My testing with cheap 100W AC drivers for these ultra-cheap “100W” COB emitters has been poor. It’s been about a year since I got to play with them, but it should be fairly easy to get them up to 75-80W/emitter, which should boost your output significantly. I had purchased a few of the cheap 100W COBs and a few drivers that had the correct specifications and none of them would run even close to the rated wattage, and the actual power consumption at the wall varied significantly between the different emitter packages I was using.

Of course, 80W*4 would be dumping a huge amount of heat into that passive “heatsink” surface.
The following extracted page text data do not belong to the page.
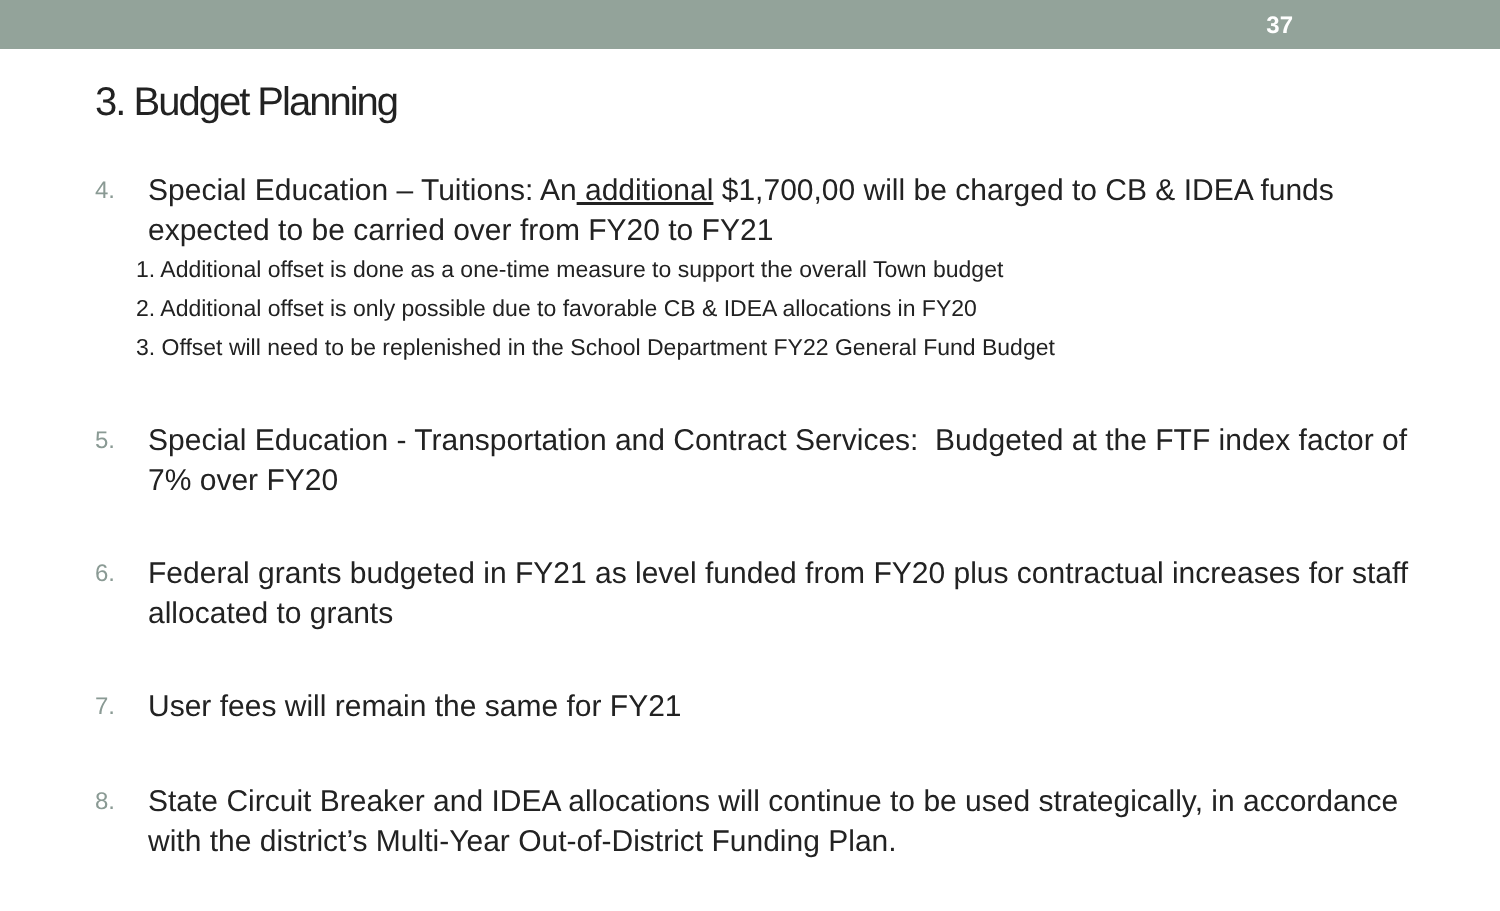37
3. Budget Planning
4.
Special Education – Tuitions: An additional $1,700,00 will be charged to CB & IDEA funds expected to be carried over from FY20 to FY21
1. Additional offset is done as a one-time measure to support the overall Town budget
2. Additional offset is only possible due to favorable CB & IDEA allocations in FY20
3. Offset will need to be replenished in the School Department FY22 General Fund Budget
5.
Special Education - Transportation and Contract Services: Budgeted at the FTF index factor of 7% over FY20
6.
Federal grants budgeted in FY21 as level funded from FY20 plus contractual increases for staff allocated to grants
7.
User fees will remain the same for FY21
8.
State Circuit Breaker and IDEA allocations will continue to be used strategically, in accordance with the district’s Multi-Year Out-of-District Funding Plan.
I know that a single emitter running at full power would fully saturate the Intel CPU heatsink I was using for a testing platform and have it baking hot in moments… I would expect (gut feeling only) that running anywhere close to full spec with that light package would overheat in a very short while, after all, it’s the power of a small desktop space heater in an enclosed space, without the benefit of air moving through it…

Why is the cool-white version $170 vs the $98 of the warm white? :frowning:

That 0,7A Autec driver looks good, leaftye.

Also, since you'll be running drivers in parallel, you can arrange on/off switches at the drivers' inputs for sort of a coarse grained variable driving current system, in 0,7A steps (0,7/1,4/2,1/2,8A).

Going 8S COBs? Well, good luck with that, such an array may want close or above 300V when driven hard. Good luck with cooling that furnace, too. LoL. :-))

Cheers ^:)

8S seems nuts. Hopefully only the COBs fry if I release the smoke.

Please post more or reply to me on these developments. I’ve been in big need of well made, affordable work or task lights.

The last post made in this was from 2016. Good luck

I’ve made a cheap one up using an 18V power tool battery with an adapter off AliExpress that plugs onto the battery and gives you + and - wires. They’re available to suit most power tool brands. I’ve fixed a single car LED flood/ driving light onto that adaptor with the power tool battery forming the stand. It works well and was cheap.

This project stalled on optics. Even if I found enthusiasm to finish this, I still have a bunch of soda can and bike lights to mod first.